The first thing you need to import is the RL model, check the documentation to know what you can use on which problem

In [3]:
from stable_baselines3 import PPO

The next thing you need to import is the policy class that will be used to create the networks (for the policy/value functions).

In [4]:
from stable_baselines3.ppo.policies import MlpPolicy

## Create the Gym env and instantiate the agent
For this example, we will use CartPole environment, a classic control problem.

In [5]:
env = gym.make("CartPole-v1")
model = PPO(MlpPolicy, env, verbose=0)

We create a helper function to evaluate the agent:

In [6]:
from stable_baselines3.common.base_class import BaseAlgorithm
def evaluate(
    model: BaseAlgorithm,
    num_episodes: int = 100,
    deterministic: bool = True,
) -> float:
    """
    Evaluate an RL agent for `num_episodes`.
:param model: the RL Agent
:param env: the gym Environment
:param num_episodes: number of episodes to evaluate it
:param deterministic: Whether to use deterministic or stochastic actions
:return: Mean reward for the last `num_episodes`
"""
    vec_env = model.get_env()
    obs = vec_env.reset()
    all_episode_rewards = []
    for _ in range(num_episodes):
        episode_rewards = []
        done = False
        while not done:
            action, _states = model.predict(obs, deterministic=deterministic)
            obs, reward, done, _info = vec_env.step(action)
            episode_rewards.append(reward)
        all_episode_rewards.append(sum(episode_rewards))
    mean_episode_reward = np.mean(all_episode_rewards)
    print(f"Mean reward: {mean_episode_reward:.2f} - Num episodes: {num_episodes}")
    return mean_episode_reward

Let's evaluate the un-trained agent, this should be a random agent.

In [7]:
# Random Agent, before training
mean_reward_before_train = evaluate(model, num_episodes=100, deterministic=True)

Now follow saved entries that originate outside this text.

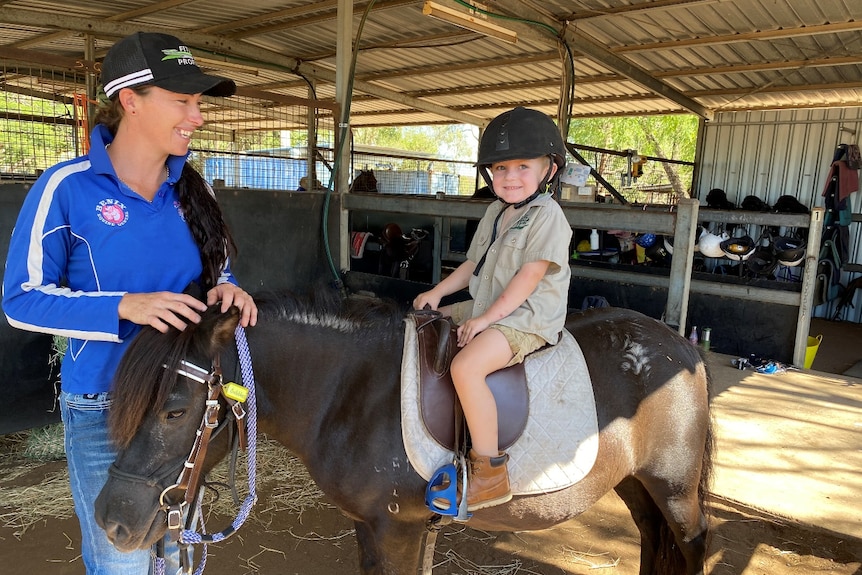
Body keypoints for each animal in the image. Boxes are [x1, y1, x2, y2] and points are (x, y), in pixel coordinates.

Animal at [94, 294, 716, 572]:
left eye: (175, 411)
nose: (110, 521)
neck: (352, 390)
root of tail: (681, 347)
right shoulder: (372, 527)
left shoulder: (398, 529)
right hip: (636, 484)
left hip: (675, 490)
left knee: (694, 546)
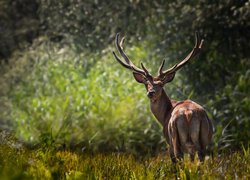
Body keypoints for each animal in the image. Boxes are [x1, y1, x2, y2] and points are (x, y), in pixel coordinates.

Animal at [112, 32, 214, 163]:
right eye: (146, 84)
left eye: (161, 84)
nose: (151, 93)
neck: (163, 116)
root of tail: (188, 114)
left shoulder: (168, 142)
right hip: (203, 140)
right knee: (200, 159)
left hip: (174, 138)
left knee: (179, 158)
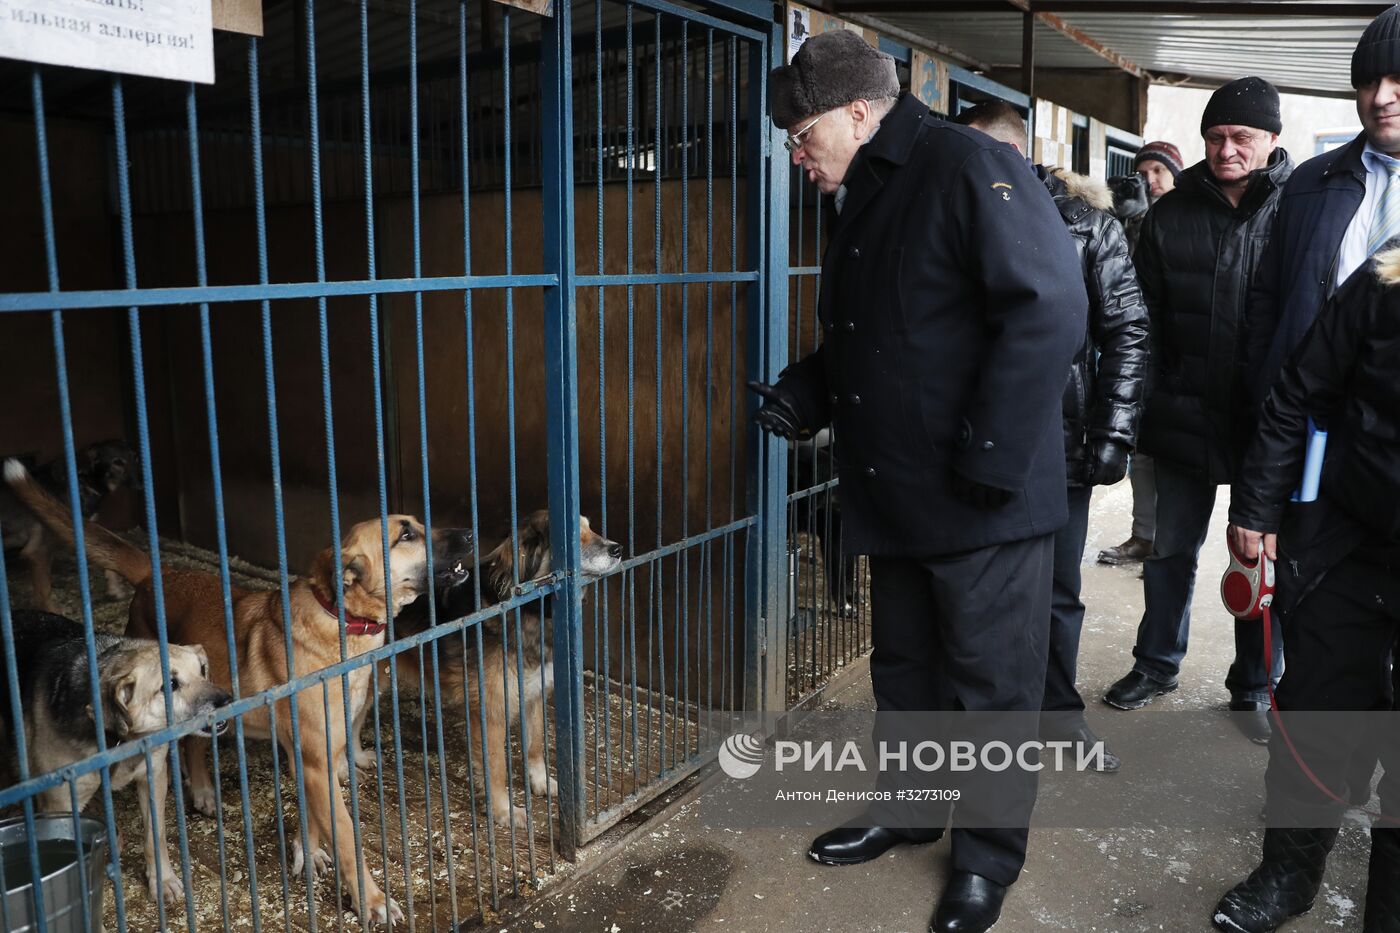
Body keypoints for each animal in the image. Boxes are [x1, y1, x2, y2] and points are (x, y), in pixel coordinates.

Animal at [0, 602, 228, 902]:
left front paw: (162, 881)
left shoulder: (153, 777)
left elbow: (155, 836)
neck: (120, 738)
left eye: (202, 670)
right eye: (169, 686)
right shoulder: (61, 804)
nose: (227, 700)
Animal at [1, 437, 139, 610]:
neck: (82, 483)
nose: (139, 484)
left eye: (135, 457)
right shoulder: (38, 551)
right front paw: (53, 612)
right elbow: (44, 592)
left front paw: (115, 590)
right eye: (117, 462)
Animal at [389, 512, 618, 823]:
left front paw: (540, 782)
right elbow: (496, 768)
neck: (529, 612)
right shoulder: (491, 711)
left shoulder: (534, 693)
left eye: (590, 528)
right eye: (572, 535)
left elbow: (535, 745)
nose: (618, 549)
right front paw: (503, 811)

Mean reward: 193.08 - Num episodes: 100


Stable-Baselines already provides you with that helper:

In [8]:
from stable_baselines3.common.evaluation import evaluate_policy

In [9]:
mean_reward, std_reward = evaluate_policy(model, env, n_eval_episodes=100, warn=False)
print(f"mean_reward: {mean_reward:.2f} +/- {std_reward:.2f}")

mean_reward: 183.54 +/- 48.50


## Train the model

In [10]:
# Train the agent for 10000 steps
model.learn(total_timesteps=10_000)


Training model for 10000 steps...
Training complete!


<stable_baselines3.ppo.ppo.PPO at 0x7e26c2bd7010>

## Evaluate the trained agent

In [11]:
# Evaluate the trained agent
mean_reward, std_reward = evaluate_policy(model, env, n_eval_episodes=200)
print(f"mean_reward:{mean_reward:.2f} +/- {std_reward:.2f}")

Evaluating trained agent...
mean_reward: 403.90 +/- 108.30


## Let's test the agent after training

In [12]:
# Evaluate trained model
mean_reward, std_reward = evaluate_policy(model, env, n_eval_episodes=100)
print(f"Average reward: {mean_reward:.2f}")

Evaluating trained model...
Average reward: 200.50